In Part 1 of this series of posts I looked at Quartiles and their associated Boxplots using the TI-83 Graphing Calculator. In this second part I will explain how to display boxplots in Excel. Unless you are fortunate enough to have Excel 2016 or later then displaying boxplots involves a little jiggery-pokery to manipulate a stacked column chart to look like a boxplot. Essentially, you stack the four quartiles as a column and then make the top and bottom quartiles into error bars to give the familiar boxplot shape.
To demonstrate this I will use the following three data sets to produce three boxplots side-by-side for ease of comparison. I am using Excel 2010 here so depending on what your version of Excel the steps may be slightly different but the principle holds.
After entering these data sets the next step is to calculate the following which will be used for the sections of a stacked column chart. The yellow values giving the Q2 and Q3 sections of the boxplot and the orange values will become the error bars representing the Q1 and Q4 sections.

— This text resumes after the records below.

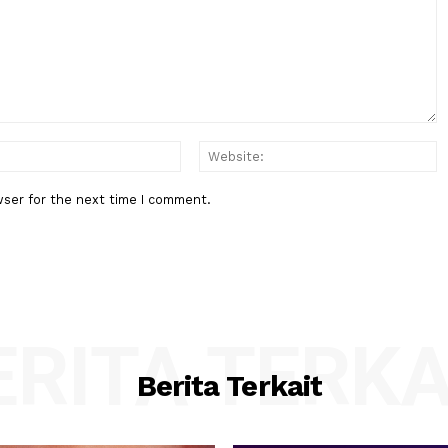
Berita Berikutnya
Wamenekraf: Dorong Festival Mus
 39
Ruang Bertemu Pelaku Kreatif B
Negara
:*
Email:*
his browser for the next time I comment.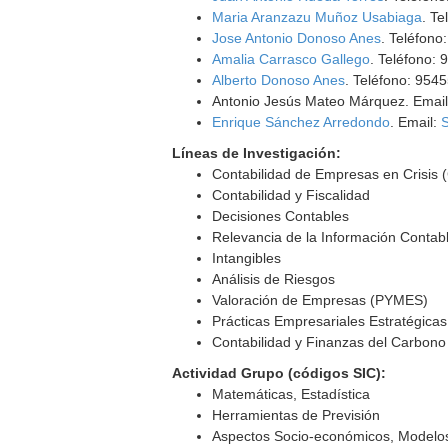
Maria Aranzazu Muñoz Usabiaga
. T
Jose Antonio Donoso Anes
. Teléfono
Amalia Carrasco Gallego
. Teléfono:
Alberto Donoso Anes
. Teléfono: 954
Antonio Jesús Mateo Márquez. Emai
Enrique Sánchez Arredondo
. Email:
S
Líneas de Investigación:
Contabilidad de Empresas en Crisis 
Contabilidad y Fiscalidad
Decisiones Contables
Relevancia de la Información Contab
Intangibles
Análisis de Riesgos
Valoración de Empresas (PYMES)
Prácticas Empresariales Estratégicas
Contabilidad y Finanzas del Carbono
Actividad Grupo (códigos SIC):
Matemáticas, Estadística
Herramientas de Previsión
Aspectos Socio-económicos, Modelos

Q1-Min = QUARTILE(B1:B8,1)-B10
Q1 = QUARTILE(B1:B8,1)
Med-Q1 = MEDIAN(B1:B8)-QUARTILE(B1:B8,1)
Q3-Med = QUARTILE(B1:B8,3)-MEDIAN(B1:B8)
Max-Q3 = MAX(B1:B8)-QUARTILE(B1:B8,3)
It should be noted that there are two versions of the Quartile function in Excel, these being QUARTILE.INC or QUARTILE and QUARTILE.EXC. The interpolation method used to determine the Quartiles is slightly different. For both methods Q2 will always be the same, because this is the median of the set. However, QUARTILE.EXC excludes the median in the interpolation and this results in quartiles that are further from the center of the set. On the other hand QUARTILE.INC includes the median, which results in more symmetrical quartiles but at the same time shrinks the Interquartile Range and so making it more difficult to identify outliers.
The next step is to generate the stacked column chart and for this select the highlighted cells and insert a STACKED COLUMN CHART.

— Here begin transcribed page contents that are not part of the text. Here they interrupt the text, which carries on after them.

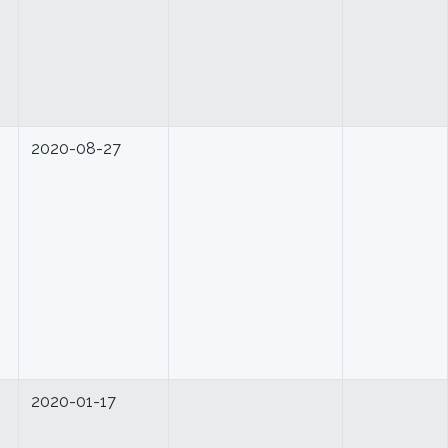
2020-08-27
2020-01-17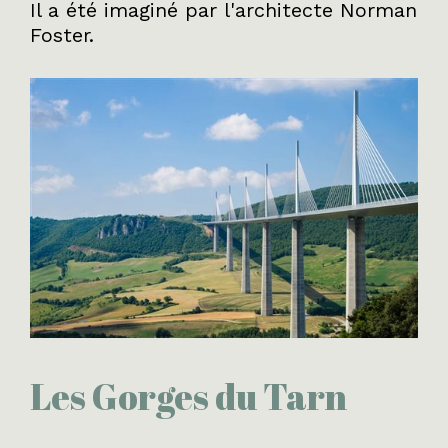
Il a été imaginé par l'architecte Norman
Foster.
Les Gorges du Tarn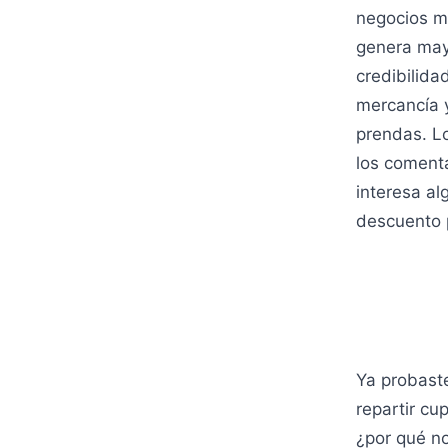
negocios má
genera may
credibilida
mercancía y
prendas. Lo
los comenta
interesa al
descuento 
Ya probaste
repartir cu
¿por qué n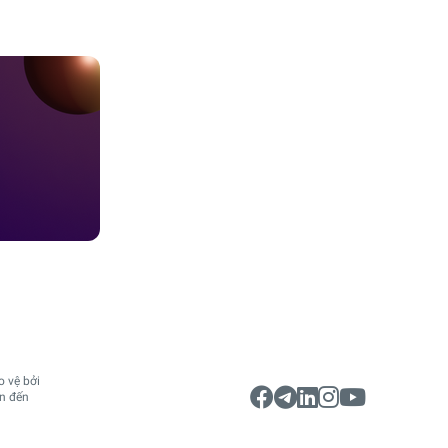
 vệ bởi
ên đến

Now select the bottom section of each stacked column and under CHART TOOLS –>LAYOUT->ERROR BARS select ‘More Error Bar Options’.
Make sure that the radio boxes are set as shown and click ‘Specify value’. Select the range B11:D11 (Q1-Min) for the NEGATIVE Error Value. The result should be something like this:
Then removing gridlines and formatting the bottom sections to have no fill colour to give the result showing the bottom whiskers.
To add the top whiskers select the top sections of the stacked bars and add error bars as before but using the data values B15:D15 (Max-Q3) and under ‘more error bar options’ select ‘ Plus’ for the Display Direction and in the ‘Specify Value’ select B15:D15 as the POSITIVE error Value.
Phew! That was quite a to-do getting all that in place but fortunately there is a much easier way (now he tells me) and I don’t mean just splashing out on Excel 2016. A nice gentlemen by the name of Charles Zaiontz has made a Statistics Data Analysis Tool freely available on his website and this incorporates the facility to easily generate boxplots in various versions of Excel. You will however need to install Excel’s Solver Add-in first. Follow these instructions if it hasn’t already previously been added.
Using this tool I produced the following boxplot and associated summary statistics with only two or three mouse clicks! This tool can also be used to plot outliers as well.
Far easier I think you will agree, but nevertheless I did find going through the process manually instructive.
In the third and final part of this series I will be looking at how to generate summary statistics and associated boxplots using Python.